A 60-year-old male who had been involved in a motor vehicle collision presented to a local trauma center in a hemodynamically unstable condition with pain in the upper right quadrant area and chest wall. His mental state was slightly drowsy; he exhibited a Glasgow Coma Scale score of 13 (eye opening: 3, verbal response: 5, and motor response: 5), and his vital signs were judged as indicating class II trauma (blood pressure, 100/70 mmHg; pulse rate, 106 beats/min; respiratory rate, 22 breaths/min; body temperature, 36.2°C). The trauma team performed a focused assessment with sonography in trauma examination to identify abdominal fluid, and the findings revealed positive results in Morison’s pouch and the perihepatic area. Contrast-enhanced abdominal CT suggested a liver laceration, with organ injury scale grade III and intraparenchymal subcapsular hematoma in segments 4, 5, and 6 and active bleeding in the gallbladder due to injury (
Fig. 1). Since the patient’s vital signs were unstable, as a part of non-operative treatment, hepatic angioembolization in the A5 culprit area was performed to establish hemorrhagic control (
Fig. 2A). Focal contrast extravasation was observed on cystic arteriography, but it was decided to proceed with close observations without embolization (
Fig. 2B). Forty-five hours (hospital day 3) after admission, repeated CT of the abdomen was performed because the patient complained of peritonitis symptoms, and showed abdominal guarding, rigidity, and rebound tenderness, mainly in the right upper quadrant.

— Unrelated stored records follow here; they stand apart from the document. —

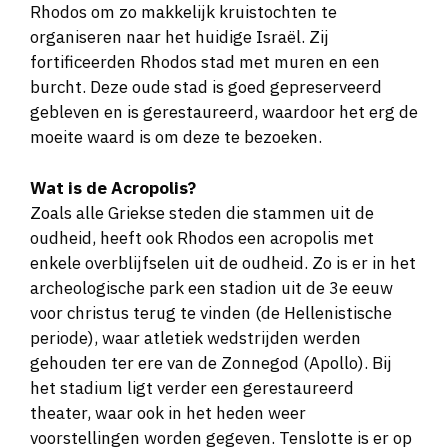
Rhodos om zo makkelijk kruistochten te
organiseren naar het huidige Israël. Zij
fortificeerden Rhodos stad met muren en een
burcht. Deze oude stad is goed gepreserveerd
gebleven en is gerestaureerd, waardoor het erg de
moeite waard is om deze te bezoeken.
Wat is de Acropolis?
Zoals alle Griekse steden die stammen uit de
oudheid, heeft ook Rhodos een acropolis met
enkele overblijfselen uit de oudheid. Zo is er in het
archeologische park een stadion uit de 3e eeuw
voor christus terug te vinden (de Hellenistische
periode), waar atletiek wedstrijden werden
gehouden ter ere van de Zonnegod (Apollo). Bij
het stadium ligt verder een gerestaureerd
theater, waar ook in het heden weer
voorstellingen worden gegeven. Tenslotte is er op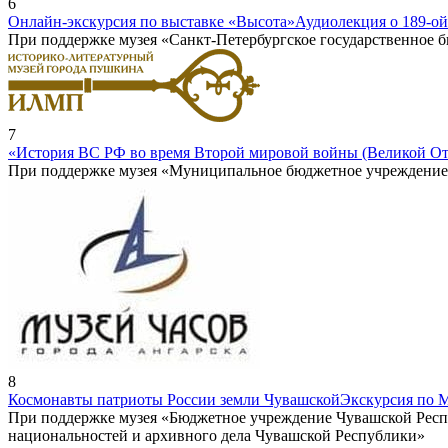
6
Онлайн-экскурсия по выставке «Высота»
Аудиолекция о 189-ои
При поддержке музея «Санкт-Петербургское государственное
7
«История ВС РФ во время Второй мировой войны (Великой От
При поддержке музея «Муниципальное бюджетное учреждение к
8
Космонавты патриоты России земли Чувашской
Экскурсия по 
При поддержке музея «Бюджетное учреждение Чувашской Респ
национальностей и архивного дела Чувашской Республики»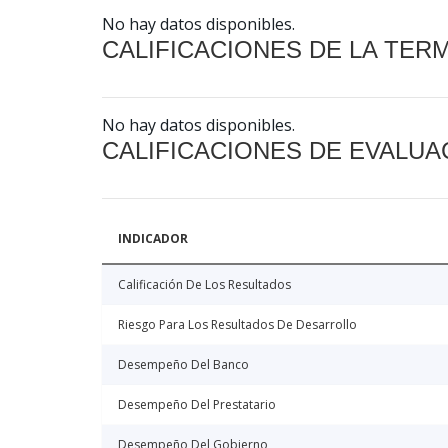
No hay datos disponibles.
CALIFICACIONES DE LA TER
No hay datos disponibles.
CALIFICACIONES DE EVALUA
INDICADOR
Calificación De Los Resultados
Riesgo Para Los Resultados De Desarrollo
Desempeño Del Banco
Desempeño Del Prestatario
Desempeño Del Gobierno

Abdominal CT showed an increased amount of hemoperitoneum in the abdominal cavity, perihepatic fluid collection, and hemoperitoneal fluid (
Fig. 3A). In addition, heterogeneous contrast filling in the gallbladder was observed without active bleeding (
Fig. 3B). The patient underwent percutaneous gallbladder drainage using an 8-Fr pigtail catheter (
Fig. 4A). Liver enzyme (AST and ALT) and bilirubin levels gradually decreased and normalized over 2 weeks (
Table 1). After 27 days, the final abdominal CT before catheter removal showed a collapsed gallbladder over the catheter with resolution of perihepatic fluid collection (
Fig. 4B). The patient’s symptoms improved, and he was discharged without any complications.